I think there’s a flaw in my code…

Last day of ‘vacation’. Well feels like half over already last day of ‘vacation’. This is always the day I dread when I take more than one day off. The day I spend flogging myself mentally for all the things I didn’t do or get done in that time frame.

Didn’t even finish one book? Bought 6 more instead? Great, you’re only up to 15 physical books in your backlog and oh don’t even look at your kindle with all the $1.99 books you’ve bought over the past six months. Don’t even touch Comixology and all the graphic novels you’ve bought or borrowed on there. Not to mention the 10+ issues of your series you’ve fallen behind on.

Knitting projects? HA! Started a gift for Jordan you’ll probably finish when her kid starts college. Good job, ace.

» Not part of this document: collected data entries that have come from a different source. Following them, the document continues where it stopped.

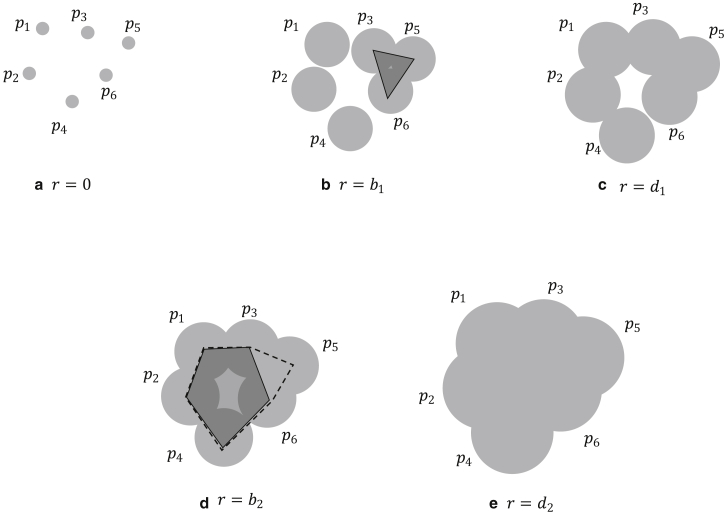
Example of PH analysis. If the radii of the balls are 0, then all atoms are disconnected (a). As we increase the size, the balls coalesce. At r = b1, we obtain a loop surrounded by three edges: (p3p5), (p3p6), and (p5p6) (b). This loop is destroyed when we increase the size of the balls to r = d1 (c). If we increase r further, a new loop appears (d). In this case, we can take several sets of edges that surround the empty space, depicted as solid and dashed lines. In this case, the volume-optimal cycle is (p1p2), (p2p4), (p4p6), (p6p3), and (p3p1), depicted by solid lines. This loop is destroyed at r = d2 (e).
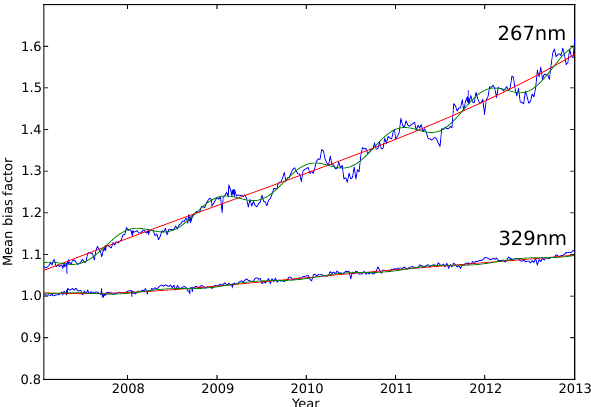
Figure 7. Average tropospheric NO 2 columns over East Asia mea- sured by GOME-2 for 2007–2013 (Logarithmic colour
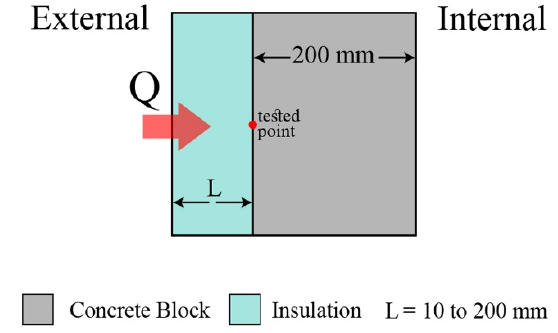
Figure 16. Finite element analysis model.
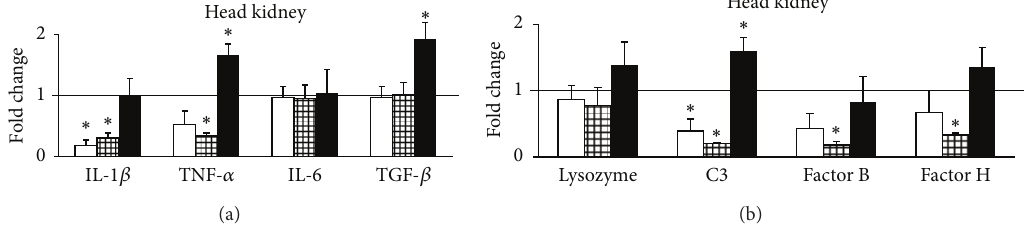
Figure 3: Real-time RT-qPCR analysis of IL-1 𝛽 , TNF- 𝛼 , IL-6, TGF- 𝛽 (a), lysozyme, C3, factor B, and factor H (b) in the head kidney of O. mykiss 1 (open bars), 5 (gridded bars), and 10 (closed bars) days after ip implantation of coconut oil alone (control) or containing 50 𝜇 g/g bw cortisol. Relative expression levels were normalized to 18S rRNA and fold changes were calculated against control. Values represent the means and SEM ( 𝑛 = 6 per group). Significant differences are highlighted as ∗ versus control ( 𝑃 < 0.05 ). The horizontal line originating at 𝑦 = 1 denotes the control group against which the expression was compared.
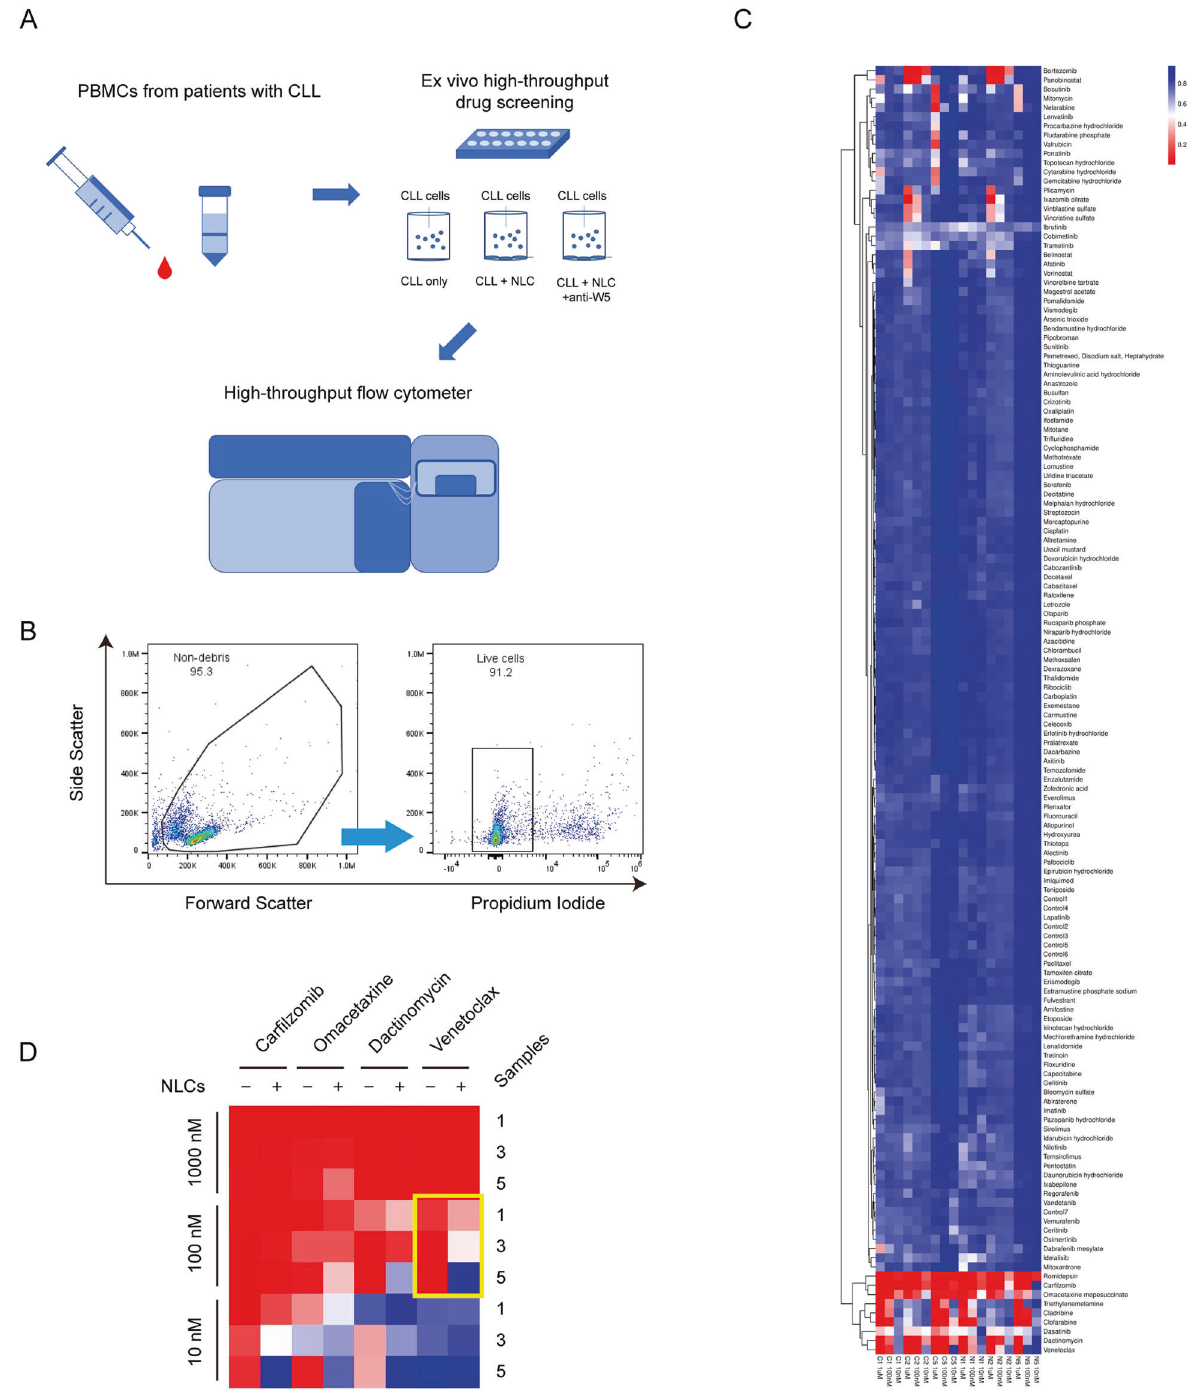
Fig. 4 Wnt5a is involved in NLCs-induced drug-resistance of CLL cells. A The fl ow chart of the high-throughput drug sensitivity analysis. B The gating strategy of live cells in fl ow cytometry. C The heatmap of the high-throughput drug sensitivity analysis by using 133 FDA- approved oncology drugs. C1, 2, and 5: CLL cells cultured alone as the control group. N1, 2, and 5: CLL cells cultured with NLCs. D The sensitivity of CLL cells from patients 1, 2, and 5 to dactinomycin, car fi lzomib, omacetaxine mepesuccinate, and venetoclax. The yellow box highlights the resistance to venetoclax of CLL cells co-cultured with patients with CLL is produced primarily by NLCs, which reside in by anti-Wnt5a antibody. These data provide novel mechanisms for lymphoid tissues. If so, then Wnt5a present in the plasma of venetoclax resistance and potential therapeutic options over- patients with CLL may extend the protective effects of NLCs coming the resistance. beyond the CLL microenvironment in which NLCs reside. Previously, we reported that Wnt5a presents at high levels in Treatment targeting Wnt5a-signaling may mitigate such effects, patients with CLL compared with health donors [21, 40]. We potentially enhancing the clearance of leukemia cells when used speculate that the high-level Wnt5a noted in the plasma of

A good chunk of this time I’ve contemplated reaching out last time and for once actually be straight forward with the fact that it’s my last time. Didn’t do it. Can’t bring myself to be the one to end anything. That could be my Indian name. Reality though is that I’m tired. Mentally, emotionally, physically. I think about things M has said to me over the years, how much appreciation there is in that friendship and in that there are moments I have the gall to believe that I deserve better than this. Nostalgia only goes so far. I’m fine with friends that I don’t talk to every day or see very often. A great deal of my most prized connections are with those I’m lucky to see physically only once or twice a year if that. Some not at all. Physical space has never been a requirement to be my friend.

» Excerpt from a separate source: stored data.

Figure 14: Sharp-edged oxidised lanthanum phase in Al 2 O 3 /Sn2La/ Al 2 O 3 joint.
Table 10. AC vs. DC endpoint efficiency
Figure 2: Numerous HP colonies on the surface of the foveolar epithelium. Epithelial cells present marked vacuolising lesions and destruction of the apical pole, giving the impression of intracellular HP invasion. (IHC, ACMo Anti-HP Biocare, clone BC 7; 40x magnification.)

I can’t help but feel in my gut that actions taken outside my scope of knowledge are enough to break the chain. And yet. And yet.

I know I can’t always be the buoy or life jacket, hell I can’t even do that for myself…but I keep trying. All I picture when I think about some of my most toxic connections is faces on a shore watching me drown, waving and smiling.

When will that be enough for me to cut the line and safe myself?